» PROVIDED PASSAGE
Also:
"Cleveland reserve Scot Pollard, on what the Cavaliers could expect in return for him in a trade: 'Cleveland would take a 12-pack in return. They wouldn't just take anything like Keystone Light. It would have to be one of those expensive Belgian beers.'"
I love the NBA. Our guys are genuinely funny.
What kind of freaking person spells "Scott" with one "t"?
Don't the parents get the blame for that?
He's also on drugs.
He's a man of the people. My general sense is that the kids today are more likely to treat pot like tobacco (or even as a lesser evil). So "on drugs" may yield the wrong impression.
A respectable person would use another t whatever his birth certificate said, to avoid embarrassing his parents or their memory. This wouldn't have been permitted in Germany.
What kind of freaking person spells "Scott" with one "t"?
nattarGcM?
He's just evening out the universe, which was put into an imbalance by Efraím Rios Montt and Tempestt Bledsoe.

» ENTRIES PROVIDED
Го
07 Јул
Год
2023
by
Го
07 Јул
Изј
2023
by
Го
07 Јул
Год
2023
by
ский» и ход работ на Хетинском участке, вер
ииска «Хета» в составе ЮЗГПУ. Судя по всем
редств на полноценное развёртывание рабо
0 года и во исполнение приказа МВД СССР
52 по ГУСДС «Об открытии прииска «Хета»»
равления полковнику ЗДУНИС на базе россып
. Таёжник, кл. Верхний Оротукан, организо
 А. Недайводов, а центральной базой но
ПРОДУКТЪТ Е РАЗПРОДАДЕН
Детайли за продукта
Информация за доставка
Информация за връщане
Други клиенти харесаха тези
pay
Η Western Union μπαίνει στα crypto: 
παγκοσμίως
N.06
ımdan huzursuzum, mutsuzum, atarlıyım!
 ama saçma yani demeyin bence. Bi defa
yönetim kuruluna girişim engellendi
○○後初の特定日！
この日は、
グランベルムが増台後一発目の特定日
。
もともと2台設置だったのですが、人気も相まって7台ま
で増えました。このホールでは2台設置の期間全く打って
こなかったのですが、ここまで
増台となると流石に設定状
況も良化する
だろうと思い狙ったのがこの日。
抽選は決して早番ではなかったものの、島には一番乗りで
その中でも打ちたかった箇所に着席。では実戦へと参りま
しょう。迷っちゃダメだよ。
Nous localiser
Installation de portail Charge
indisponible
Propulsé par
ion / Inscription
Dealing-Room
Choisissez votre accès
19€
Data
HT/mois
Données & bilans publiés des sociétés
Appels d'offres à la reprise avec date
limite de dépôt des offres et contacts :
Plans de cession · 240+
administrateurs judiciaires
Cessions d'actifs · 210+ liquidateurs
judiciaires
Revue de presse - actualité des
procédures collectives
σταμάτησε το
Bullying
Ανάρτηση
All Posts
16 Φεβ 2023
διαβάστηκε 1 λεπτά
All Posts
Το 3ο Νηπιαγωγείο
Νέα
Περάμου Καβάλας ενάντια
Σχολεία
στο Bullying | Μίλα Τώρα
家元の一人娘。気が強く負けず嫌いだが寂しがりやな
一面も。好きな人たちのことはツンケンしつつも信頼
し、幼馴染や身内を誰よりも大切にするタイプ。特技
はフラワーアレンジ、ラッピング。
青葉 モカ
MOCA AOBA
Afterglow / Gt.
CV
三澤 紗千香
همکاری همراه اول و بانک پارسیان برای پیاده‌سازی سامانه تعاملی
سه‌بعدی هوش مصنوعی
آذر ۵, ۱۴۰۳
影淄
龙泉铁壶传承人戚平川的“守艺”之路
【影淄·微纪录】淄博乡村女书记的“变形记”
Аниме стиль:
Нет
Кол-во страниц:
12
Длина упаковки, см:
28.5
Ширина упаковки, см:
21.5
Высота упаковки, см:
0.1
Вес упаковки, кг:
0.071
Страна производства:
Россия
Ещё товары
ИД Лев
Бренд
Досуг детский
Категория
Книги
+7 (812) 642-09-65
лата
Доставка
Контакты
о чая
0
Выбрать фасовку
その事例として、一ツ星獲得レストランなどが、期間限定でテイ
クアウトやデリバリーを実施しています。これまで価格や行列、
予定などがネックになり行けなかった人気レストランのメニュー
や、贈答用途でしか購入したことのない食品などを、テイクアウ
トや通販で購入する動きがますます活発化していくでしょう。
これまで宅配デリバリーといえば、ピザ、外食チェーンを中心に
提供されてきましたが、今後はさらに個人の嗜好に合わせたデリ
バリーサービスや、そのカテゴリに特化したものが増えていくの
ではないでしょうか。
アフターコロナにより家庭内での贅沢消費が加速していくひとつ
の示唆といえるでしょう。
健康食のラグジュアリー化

» PROBLEM 1
Name every person identified by full name in the comment thread about Scot Pollard.
» PROBLEM 2
Reproduce the part of the comment thread about Scot Pollard that opens with the words containing "He's also on" and closes with "permitted in Germany.".
The rows have no connection to the comment thread about Scot Pollard.

» TASK ANSWER 1
Scot Pollard
Efraím Rios Montt
Tempestt Bledsoe

» TASK ANSWER 2
He's also on drugs.
He's a man of the people. My general sense is that the kids today are more likely to treat pot like tobacco (or even as a lesser evil). So "on drugs" may yield the wrong impression.
A respectable person would use another t whatever his birth certificate said, to avoid embarrassing his parents or their memory. This wouldn't have been permitted in Germany.